▶ Provided material
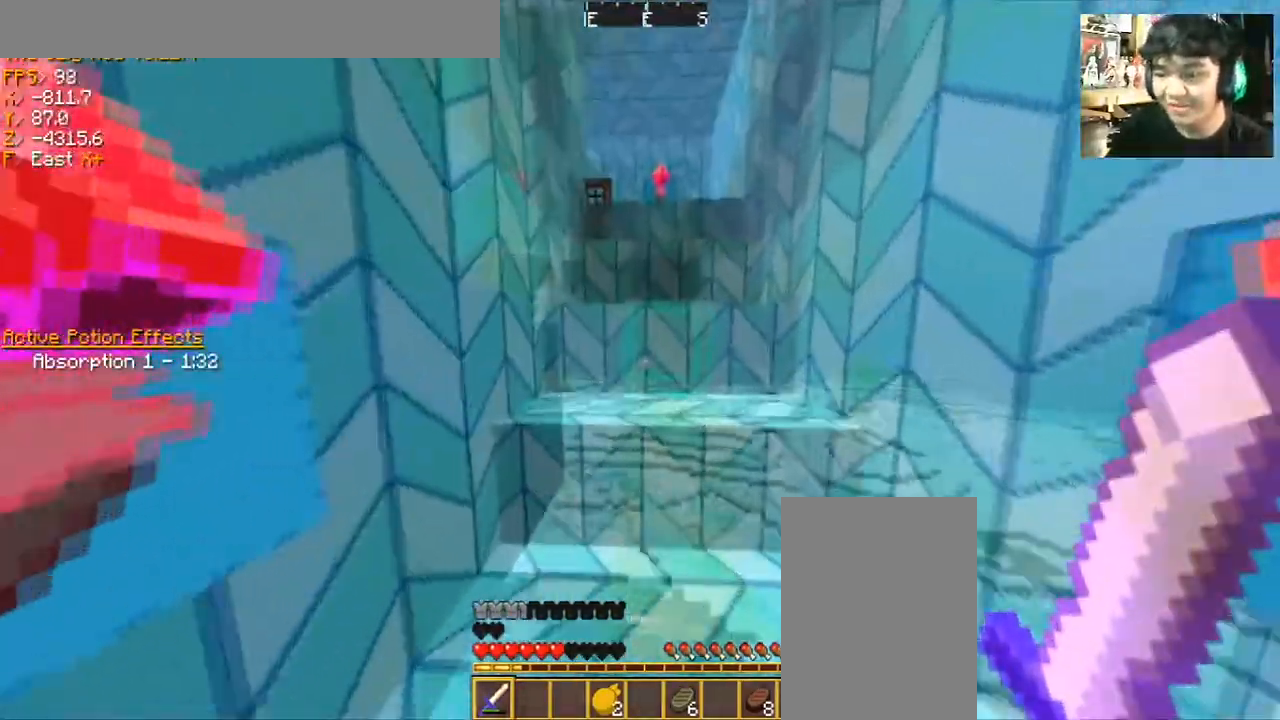
{"keys": ["d", "space", "w"], "mouse": [], "events": [[33, "space", "down"], [433, "d", "down"]]}
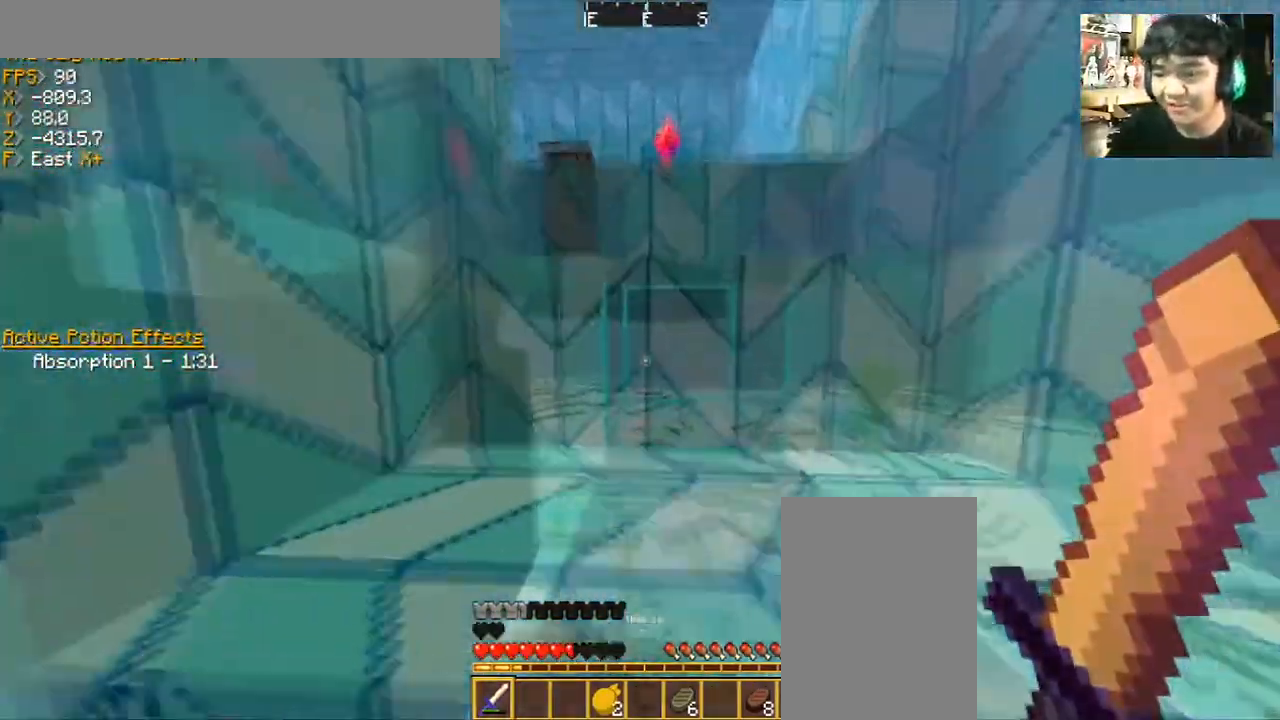
{"keys": ["d", "space", "w"], "mouse": [], "events": []}
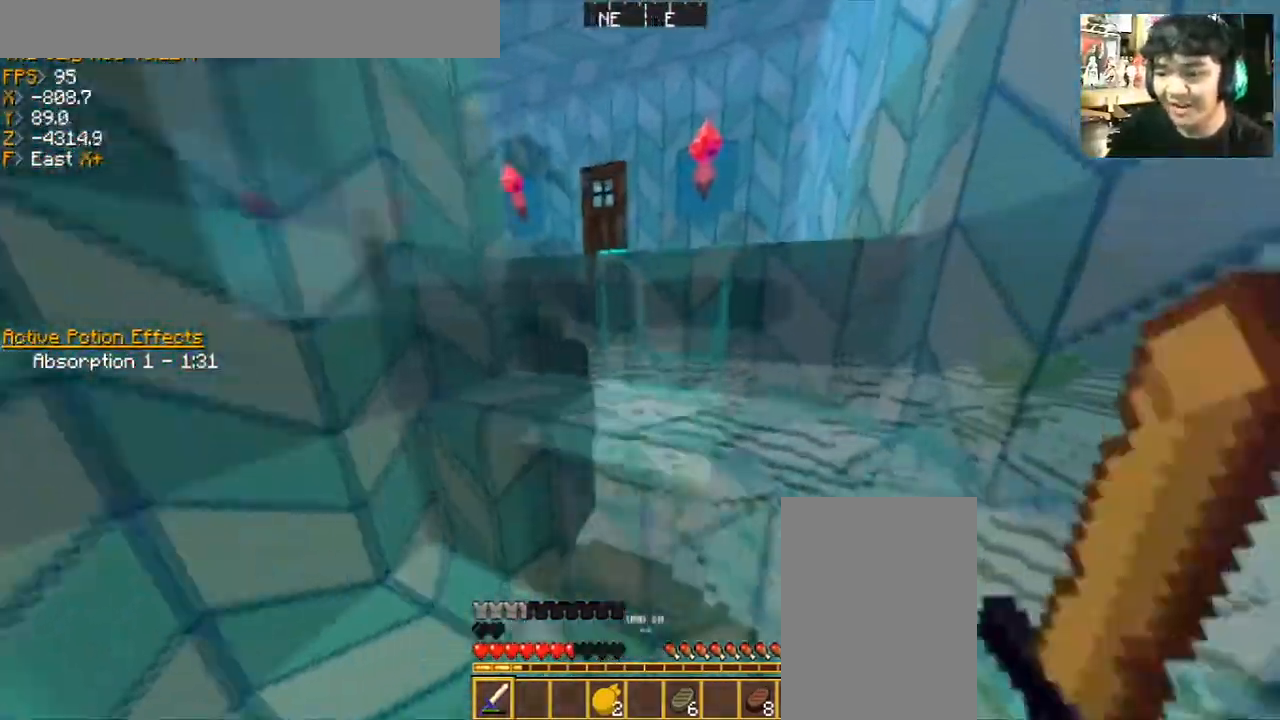
{"keys": ["d", "space", "w"], "mouse": [], "events": []}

▶ Work instructions
Please output every line of the listing as it stands, and omit its images.

▶ Written reply
{"keys": ["d", "space", "w"], "mouse": [], "events": [[33, "space", "down"], [433, "d", "down"]]}
{"keys": ["d", "space", "w"], "mouse": [], "events": []}
{"keys": ["d", "space", "w"], "mouse": [], "events": []}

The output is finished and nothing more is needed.